## YOUR GOAL
The reply should hold every record, copied exactly.

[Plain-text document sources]
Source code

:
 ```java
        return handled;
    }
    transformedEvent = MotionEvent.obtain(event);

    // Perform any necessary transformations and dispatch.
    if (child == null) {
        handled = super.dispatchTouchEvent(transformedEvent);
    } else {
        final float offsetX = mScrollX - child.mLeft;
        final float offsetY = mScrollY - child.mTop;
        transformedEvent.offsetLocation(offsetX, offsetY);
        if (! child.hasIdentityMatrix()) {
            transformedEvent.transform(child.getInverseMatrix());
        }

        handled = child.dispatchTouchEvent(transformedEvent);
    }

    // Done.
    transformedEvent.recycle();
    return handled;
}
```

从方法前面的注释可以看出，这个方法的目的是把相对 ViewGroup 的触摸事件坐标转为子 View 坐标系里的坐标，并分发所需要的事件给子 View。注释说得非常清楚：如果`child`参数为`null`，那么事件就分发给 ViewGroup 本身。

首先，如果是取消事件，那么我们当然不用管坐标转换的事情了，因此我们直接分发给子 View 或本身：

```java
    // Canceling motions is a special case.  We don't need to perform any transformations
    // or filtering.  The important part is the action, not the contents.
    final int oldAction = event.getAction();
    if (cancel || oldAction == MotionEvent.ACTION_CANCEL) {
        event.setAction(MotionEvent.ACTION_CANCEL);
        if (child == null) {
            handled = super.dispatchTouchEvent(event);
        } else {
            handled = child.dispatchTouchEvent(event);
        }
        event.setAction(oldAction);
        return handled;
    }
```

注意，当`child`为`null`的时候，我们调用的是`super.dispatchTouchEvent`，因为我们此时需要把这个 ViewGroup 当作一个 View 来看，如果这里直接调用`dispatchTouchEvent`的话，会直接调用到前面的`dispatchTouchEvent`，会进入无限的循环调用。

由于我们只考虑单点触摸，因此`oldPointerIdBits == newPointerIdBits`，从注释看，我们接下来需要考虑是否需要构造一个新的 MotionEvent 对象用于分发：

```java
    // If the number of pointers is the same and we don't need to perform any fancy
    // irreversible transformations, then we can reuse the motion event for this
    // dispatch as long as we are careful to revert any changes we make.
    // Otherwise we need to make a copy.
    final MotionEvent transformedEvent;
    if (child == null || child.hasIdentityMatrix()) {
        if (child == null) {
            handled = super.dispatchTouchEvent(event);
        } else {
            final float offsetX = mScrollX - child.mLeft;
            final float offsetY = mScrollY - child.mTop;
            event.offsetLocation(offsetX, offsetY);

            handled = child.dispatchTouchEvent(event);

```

## ANSWER SECTION
Source code

:
 ```java
        return handled;
    }
    transformedEvent = MotionEvent.obtain(event);

    // Perform any necessary transformations and dispatch.
    if (child == null) {
        handled = super.dispatchTouchEvent(transformedEvent);
    } else {
        final float offsetX = mScrollX - child.mLeft;
        final float offsetY = mScrollY - child.mTop;
        transformedEvent.offsetLocation(offsetX, offsetY);
        if (! child.hasIdentityMatrix()) {
            transformedEvent.transform(child.getInverseMatrix());
        }

        handled = child.dispatchTouchEvent(transformedEvent);
    }

    // Done.
    transformedEvent.recycle();
    return handled;
}
```

从方法前面的注释可以看出，这个方法的目的是把相对 ViewGroup 的触摸事件坐标转为子 View 坐标系里的坐标，并分发所需要的事件给子 View。注释说得非常清楚：如果`child`参数为`null`，那么事件就分发给 ViewGroup 本身。

首先，如果是取消事件，那么我们当然不用管坐标转换的事情了，因此我们直接分发给子 View 或本身：

```java
    // Canceling motions is a special case.  We don't need to perform any transformations
    // or filtering.  The important part is the action, not the contents.
    final int oldAction = event.getAction();
    if (cancel || oldAction == MotionEvent.ACTION_CANCEL) {
        event.setAction(MotionEvent.ACTION_CANCEL);
        if (child == null) {
            handled = super.dispatchTouchEvent(event);
        } else {
            handled = child.dispatchTouchEvent(event);
        }
        event.setAction(oldAction);
        return handled;
    }
```

注意，当`child`为`null`的时候，我们调用的是`super.dispatchTouchEvent`，因为我们此时需要把这个 ViewGroup 当作一个 View 来看，如果这里直接调用`dispatchTouchEvent`的话，会直接调用到前面的`dispatchTouchEvent`，会进入无限的循环调用。

由于我们只考虑单点触摸，因此`oldPointerIdBits == newPointerIdBits`，从注释看，我们接下来需要考虑是否需要构造一个新的 MotionEvent 对象用于分发：

```java
    // If the number of pointers is the same and we don't need to perform any fancy
    // irreversible transformations, then we can reuse the motion event for this
    // dispatch as long as we are careful to revert any changes we make.
    // Otherwise we need to make a copy.
    final MotionEvent transformedEvent;
    if (child == null || child.hasIdentityMatrix()) {
        if (child == null) {
            handled = super.dispatchTouchEvent(event);
        } else {
            final float offsetX = mScrollX - child.mLeft;
            final float offsetY = mScrollY - child.mTop;
            event.offsetLocation(offsetX, offsetY);

            handled = child.dispatchTouchEvent(event);

```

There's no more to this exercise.